▶ WORK INSTRUCTION
Give back each line of the data exactly.

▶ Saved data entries

----------

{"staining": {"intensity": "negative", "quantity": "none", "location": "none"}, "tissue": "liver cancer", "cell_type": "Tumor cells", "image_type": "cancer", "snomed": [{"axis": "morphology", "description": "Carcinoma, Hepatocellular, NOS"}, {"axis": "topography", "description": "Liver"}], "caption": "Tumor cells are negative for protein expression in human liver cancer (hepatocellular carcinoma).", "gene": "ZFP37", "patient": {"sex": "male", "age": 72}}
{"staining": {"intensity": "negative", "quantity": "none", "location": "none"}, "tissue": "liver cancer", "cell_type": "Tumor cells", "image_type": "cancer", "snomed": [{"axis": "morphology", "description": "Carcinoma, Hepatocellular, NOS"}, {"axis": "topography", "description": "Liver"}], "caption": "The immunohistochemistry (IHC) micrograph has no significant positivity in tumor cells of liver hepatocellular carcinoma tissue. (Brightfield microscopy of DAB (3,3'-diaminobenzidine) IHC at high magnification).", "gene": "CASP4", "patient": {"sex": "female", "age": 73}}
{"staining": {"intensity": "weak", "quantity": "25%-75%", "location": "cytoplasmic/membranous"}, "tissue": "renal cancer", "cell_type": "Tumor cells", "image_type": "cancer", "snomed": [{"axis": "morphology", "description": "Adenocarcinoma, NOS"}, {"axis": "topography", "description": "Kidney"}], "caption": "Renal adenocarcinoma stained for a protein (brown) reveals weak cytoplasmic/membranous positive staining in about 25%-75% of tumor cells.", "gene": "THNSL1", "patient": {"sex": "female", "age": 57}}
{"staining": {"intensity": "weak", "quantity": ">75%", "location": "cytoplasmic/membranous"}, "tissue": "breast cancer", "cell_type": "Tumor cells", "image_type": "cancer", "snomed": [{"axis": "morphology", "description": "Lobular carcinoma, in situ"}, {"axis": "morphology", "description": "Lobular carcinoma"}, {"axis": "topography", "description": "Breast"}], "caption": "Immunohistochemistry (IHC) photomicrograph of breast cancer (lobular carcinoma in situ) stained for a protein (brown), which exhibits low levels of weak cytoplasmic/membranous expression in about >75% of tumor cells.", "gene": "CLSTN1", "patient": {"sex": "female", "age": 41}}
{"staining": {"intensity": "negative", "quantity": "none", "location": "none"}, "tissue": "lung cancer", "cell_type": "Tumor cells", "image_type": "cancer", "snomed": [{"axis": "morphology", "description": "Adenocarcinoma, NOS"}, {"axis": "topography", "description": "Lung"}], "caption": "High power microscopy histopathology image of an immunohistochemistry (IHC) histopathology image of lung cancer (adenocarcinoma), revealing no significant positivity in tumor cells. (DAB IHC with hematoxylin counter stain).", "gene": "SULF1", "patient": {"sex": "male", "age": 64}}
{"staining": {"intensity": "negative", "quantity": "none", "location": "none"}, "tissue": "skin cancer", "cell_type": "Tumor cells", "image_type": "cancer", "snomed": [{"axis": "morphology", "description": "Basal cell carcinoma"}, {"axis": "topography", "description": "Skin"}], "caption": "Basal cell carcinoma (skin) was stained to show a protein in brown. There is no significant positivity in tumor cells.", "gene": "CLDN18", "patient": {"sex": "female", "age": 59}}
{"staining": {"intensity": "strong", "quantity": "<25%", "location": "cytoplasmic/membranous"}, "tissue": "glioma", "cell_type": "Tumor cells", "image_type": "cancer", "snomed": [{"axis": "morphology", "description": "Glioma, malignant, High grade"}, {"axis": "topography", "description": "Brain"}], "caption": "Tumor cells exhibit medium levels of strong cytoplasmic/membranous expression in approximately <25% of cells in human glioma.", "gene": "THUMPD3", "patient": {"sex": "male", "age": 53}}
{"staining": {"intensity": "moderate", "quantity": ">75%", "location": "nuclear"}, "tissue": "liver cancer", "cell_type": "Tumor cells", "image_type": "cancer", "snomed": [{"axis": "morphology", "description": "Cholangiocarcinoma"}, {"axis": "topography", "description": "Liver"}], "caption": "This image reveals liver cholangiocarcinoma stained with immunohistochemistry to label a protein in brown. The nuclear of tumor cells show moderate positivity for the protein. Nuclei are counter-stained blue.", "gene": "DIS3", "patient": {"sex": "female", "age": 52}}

----------

▶ EXERCISE SOLUTION
{"staining": {"intensity": "negative", "quantity": "none", "location": "none"}, "tissue": "liver cancer", "cell_type": "Tumor cells", "image_type": "cancer", "snomed": [{"axis": "morphology", "description": "Carcinoma, Hepatocellular, NOS"}, {"axis": "topography", "description": "Liver"}], "caption": "Tumor cells are negative for protein expression in human liver cancer (hepatocellular carcinoma).", "gene": "ZFP37", "patient": {"sex": "male", "age": 72}}
{"staining": {"intensity": "negative", "quantity": "none", "location": "none"}, "tissue": "liver cancer", "cell_type": "Tumor cells", "image_type": "cancer", "snomed": [{"axis": "morphology", "description": "Carcinoma, Hepatocellular, NOS"}, {"axis": "topography", "description": "Liver"}], "caption": "The immunohistochemistry (IHC) micrograph has no significant positivity in tumor cells of liver hepatocellular carcinoma tissue. (Brightfield microscopy of DAB (3,3'-diaminobenzidine) IHC at high magnification).", "gene": "CASP4", "patient": {"sex": "female", "age": 73}}
{"staining": {"intensity": "weak", "quantity": "25%-75%", "location": "cytoplasmic/membranous"}, "tissue": "renal cancer", "cell_type": "Tumor cells", "image_type": "cancer", "snomed": [{"axis": "morphology", "description": "Adenocarcinoma, NOS"}, {"axis": "topography", "description": "Kidney"}], "caption": "Renal adenocarcinoma stained for a protein (brown) reveals weak cytoplasmic/membranous positive staining in about 25%-75% of tumor cells.", "gene": "THNSL1", "patient": {"sex": "female", "age": 57}}
{"staining": {"intensity": "weak", "quantity": ">75%", "location": "cytoplasmic/membranous"}, "tissue": "breast cancer", "cell_type": "Tumor cells", "image_type": "cancer", "snomed": [{"axis": "morphology", "description": "Lobular carcinoma, in situ"}, {"axis": "morphology", "description": "Lobular carcinoma"}, {"axis": "topography", "description": "Breast"}], "caption": "Immunohistochemistry (IHC) photomicrograph of breast cancer (lobular carcinoma in situ) stained for a protein (brown), which exhibits low levels of weak cytoplasmic/membranous expression in about >75% of tumor cells.", "gene": "CLSTN1", "patient": {"sex": "female", "age": 41}}
{"staining": {"intensity": "negative", "quantity": "none", "location": "none"}, "tissue": "lung cancer", "cell_type": "Tumor cells", "image_type": "cancer", "snomed": [{"axis": "morphology", "description": "Adenocarcinoma, NOS"}, {"axis": "topography", "description": "Lung"}], "caption": "High power microscopy histopathology image of an immunohistochemistry (IHC) histopathology image of lung cancer (adenocarcinoma), revealing no significant positivity in tumor cells. (DAB IHC with hematoxylin counter stain).", "gene": "SULF1", "patient": {"sex": "male", "age": 64}}
{"staining": {"intensity": "negative", "quantity": "none", "location": "none"}, "tissue": "skin cancer", "cell_type": "Tumor cells", "image_type": "cancer", "snomed": [{"axis": "morphology", "description": "Basal cell carcinoma"}, {"axis": "topography", "description": "Skin"}], "caption": "Basal cell carcinoma (skin) was stained to show a protein in brown. There is no significant positivity in tumor cells.", "gene": "CLDN18", "patient": {"sex": "female", "age": 59}}
{"staining": {"intensity": "strong", "quantity": "<25%", "location": "cytoplasmic/membranous"}, "tissue": "glioma", "cell_type": "Tumor cells", "image_type": "cancer", "snomed": [{"axis": "morphology", "description": "Glioma, malignant, High grade"}, {"axis": "topography", "description": "Brain"}], "caption": "Tumor cells exhibit medium levels of strong cytoplasmic/membranous expression in approximately <25% of cells in human glioma.", "gene": "THUMPD3", "patient": {"sex": "male", "age": 53}}
{"staining": {"intensity": "moderate", "quantity": ">75%", "location": "nuclear"}, "tissue": "liver cancer", "cell_type": "Tumor cells", "image_type": "cancer", "snomed": [{"axis": "morphology", "description": "Cholangiocarcinoma"}, {"axis": "topography", "description": "Liver"}], "caption": "This image reveals liver cholangiocarcinoma stained with immunohistochemistry to label a protein in brown. The nuclear of tumor cells show moderate positivity for the protein. Nuclei are counter-stained blue.", "gene": "DIS3", "patient": {"sex": "female", "age": 52}}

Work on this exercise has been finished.